Written by Laurence Green. Originally published on Campaign.
It’s on the magazine masthead and it’s in the URL. It’s a much better title than World’s Press News, which it replaced. But it seems to me that “Campaign” now describes less and less of our industry’s output, or at least what we tend to reward with our attention and at our various ceremonies. And that’s something to lay at agencies’ doors rather than Haymarket’s (the publisher of Campaign): because it’s us who have grown out of, and sometimes even ditched, the campaign habit.
I exaggerate, but not by much. Yes, there are still some winning campaigns and skilled campaign practitioners at large. (Plus two on gardening leave, of course.) Marmite still barges its way on stage. But partly driven by the project footing that agencies increasingly find themselves on, and partly by the evident predilection of juries for the new rather than familiar, however brilliant its latest iteration, the direction of travel is towards the glorious one-off and away from the time-honoured upside of the campaign.
Maybe it’s just me. When your advertising education is “Refreshes the parts…”, “Reassuringly expensive”, “Every little helps” and “The world’s local bank”, perhaps you are doomed to view the world through a campaign lens: lurking outside agency receptions after dark, muttering about what the next execution looks like.
Either way, it’s a relief to see the Effie Awards finalists due to be honoured in London next week, even if MullenLowe looks like being one of several bridesmaids to Mother, a zealous convert to the effectiveness awards game. Because although there’s due recognition for the effectiveness of Campaign Against Living Miserably’s “Project 84”, of KFC’s “FCK” and “Rang-tan” (for Greenpeace, rather than Iceland), more quotidian advertisers can be found on the shortlist also.
In their various ways, Aldi, Ikea, Tesco and HSBC are all exemplary campaigns and so it follows – by my logic, anyway – that they are best-in-class advertising practitioners.

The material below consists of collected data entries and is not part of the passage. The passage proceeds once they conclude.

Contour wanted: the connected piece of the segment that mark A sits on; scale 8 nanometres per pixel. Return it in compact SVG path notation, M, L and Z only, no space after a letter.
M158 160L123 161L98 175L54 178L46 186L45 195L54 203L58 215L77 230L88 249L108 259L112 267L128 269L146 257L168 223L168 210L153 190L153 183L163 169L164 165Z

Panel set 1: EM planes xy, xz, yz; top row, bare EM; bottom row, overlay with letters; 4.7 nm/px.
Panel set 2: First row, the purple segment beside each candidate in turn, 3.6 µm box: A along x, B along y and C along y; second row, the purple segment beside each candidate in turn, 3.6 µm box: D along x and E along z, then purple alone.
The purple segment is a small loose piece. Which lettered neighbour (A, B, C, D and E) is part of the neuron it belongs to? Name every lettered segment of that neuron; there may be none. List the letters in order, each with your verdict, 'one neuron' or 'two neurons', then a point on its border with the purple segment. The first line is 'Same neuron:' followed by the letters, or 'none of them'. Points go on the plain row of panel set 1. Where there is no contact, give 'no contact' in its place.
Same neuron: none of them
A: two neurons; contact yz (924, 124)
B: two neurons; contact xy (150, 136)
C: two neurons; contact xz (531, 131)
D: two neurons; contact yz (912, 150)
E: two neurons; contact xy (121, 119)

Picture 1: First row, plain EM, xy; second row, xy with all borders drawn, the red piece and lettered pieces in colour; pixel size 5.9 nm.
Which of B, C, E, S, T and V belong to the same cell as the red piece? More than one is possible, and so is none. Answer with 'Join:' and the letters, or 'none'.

Their consumers not only recognise their ads, but know what each brand stands for, or at least aspires to be: good-quality groceries minus the brand tax; everyday delights for the home; a love of food; wordliness. They enjoy geometric rather than arithmetic returns, as each execution enjoys a leg-up from the last.
Less obvious but no less important: campaigns are efficient as well as effective. Other things being equal, it stands to reason that you need fewer yards of familiar communication than you might of anything new. See Jack Daniel’s or Patek Philippe for evidence in extremis.
That efficiency kicks in behind the scenes also, because campaigns – once established and commonly understood – provide a ready framework for any new brief. Teams on both sides start further down the track. Scarce resources can be dedicated to brilliant execution, rather than the unseen reworking of strategy and/or idea. (Campaigns can also serve as a prophylactic – albeit not an infallible one – against the unnecessary meddling of the new boss.) In this way, they may be margin-enhancing for agency as well as client.
I’ve set up something of a false opposition, of course, since campaigns can also inspire great activation. But then we are listening to the sweet music of tactics that echo strategy – another point in their favour.
All told – and unfashionable as it may be to say so – campaigns remain an advertiser’s best friend. Perhaps our trade magazine’s title can be our conscience.